----- GIVEN DATA
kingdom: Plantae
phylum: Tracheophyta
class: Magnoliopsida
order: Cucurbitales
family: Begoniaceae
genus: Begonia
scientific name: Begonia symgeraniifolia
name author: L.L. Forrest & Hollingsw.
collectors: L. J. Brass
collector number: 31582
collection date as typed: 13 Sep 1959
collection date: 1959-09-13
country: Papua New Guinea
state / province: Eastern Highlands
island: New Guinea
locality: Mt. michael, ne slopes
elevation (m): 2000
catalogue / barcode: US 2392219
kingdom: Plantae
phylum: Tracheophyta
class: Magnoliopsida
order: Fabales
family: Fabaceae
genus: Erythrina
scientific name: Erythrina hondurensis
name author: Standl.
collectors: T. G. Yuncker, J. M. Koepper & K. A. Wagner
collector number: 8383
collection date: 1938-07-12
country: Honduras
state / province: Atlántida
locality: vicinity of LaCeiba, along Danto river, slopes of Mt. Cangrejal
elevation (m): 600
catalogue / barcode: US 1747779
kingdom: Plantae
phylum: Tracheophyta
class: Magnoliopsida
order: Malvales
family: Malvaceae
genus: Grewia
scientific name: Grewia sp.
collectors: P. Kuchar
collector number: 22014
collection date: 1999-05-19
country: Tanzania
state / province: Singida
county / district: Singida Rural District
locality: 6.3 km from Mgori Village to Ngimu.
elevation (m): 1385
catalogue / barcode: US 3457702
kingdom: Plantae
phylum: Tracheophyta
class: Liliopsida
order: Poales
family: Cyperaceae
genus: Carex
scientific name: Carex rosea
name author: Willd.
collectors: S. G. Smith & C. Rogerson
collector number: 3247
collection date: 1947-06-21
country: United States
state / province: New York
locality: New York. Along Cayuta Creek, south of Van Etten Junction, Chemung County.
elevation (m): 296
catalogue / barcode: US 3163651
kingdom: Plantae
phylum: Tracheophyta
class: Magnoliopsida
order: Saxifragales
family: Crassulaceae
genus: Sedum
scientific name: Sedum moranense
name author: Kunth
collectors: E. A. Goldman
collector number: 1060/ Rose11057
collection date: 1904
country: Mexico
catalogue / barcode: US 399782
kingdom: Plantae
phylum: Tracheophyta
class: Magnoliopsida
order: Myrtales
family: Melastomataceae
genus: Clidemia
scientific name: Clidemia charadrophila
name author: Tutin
----------
- _WORK TO BE COMPLETED_: Please put the part of the listing above that opens with the line containing "collector number: 22014" and closes with the line containing "collector number: 1060/ Rose11057" into a Markdown table with two columns, Row for the row number and Line for the line, leaving out any blank lines.

- _EXPECTED ANSWER_:
| Row | Line |
|---|---|
| 1 | collector number: 22014 |
| 2 | collection date: 1999-05-19 |
| 3 | country: Tanzania |
| 4 | state / province: Singida |
| 5 | county / district: Singida Rural District |
| 6 | locality: 6.3 km from Mgori Village to Ngimu. |
| 7 | elevation (m): 1385 |
| 8 | catalogue / barcode: US 3457702 |
| 9 | kingdom: Plantae |
| 10 | phylum: Tracheophyta |
| 11 | class: Liliopsida |
| 12 | order: Poales |
| 13 | family: Cyperaceae |
| 14 | genus: Carex |
| 15 | scientific name: Carex rosea |
| 16 | name author: Willd. |
| 17 | collectors: S. G. Smith & C. Rogerson |
| 18 | collector number: 3247 |
| 19 | collection date: 1947-06-21 |
| 20 | country: United States |
| 21 | state / province: New York |
| 22 | locality: New York. Along Cayuta Creek, south of Van Etten Junction, Chemung County. |
| 23 | elevation (m): 296 |
| 24 | catalogue / barcode: US 3163651 |
| 25 | kingdom: Plantae |
| 26 | phylum: Tracheophyta |
| 27 | class: Magnoliopsida |
| 28 | order: Saxifragales |
| 29 | family: Crassulaceae |
| 30 | genus: Sedum |
| 31 | scientific name: Sedum moranense |
| 32 | name author: Kunth |
| 33 | collectors: E. A. Goldman |
| 34 | collector number: 1060/ Rose11057 |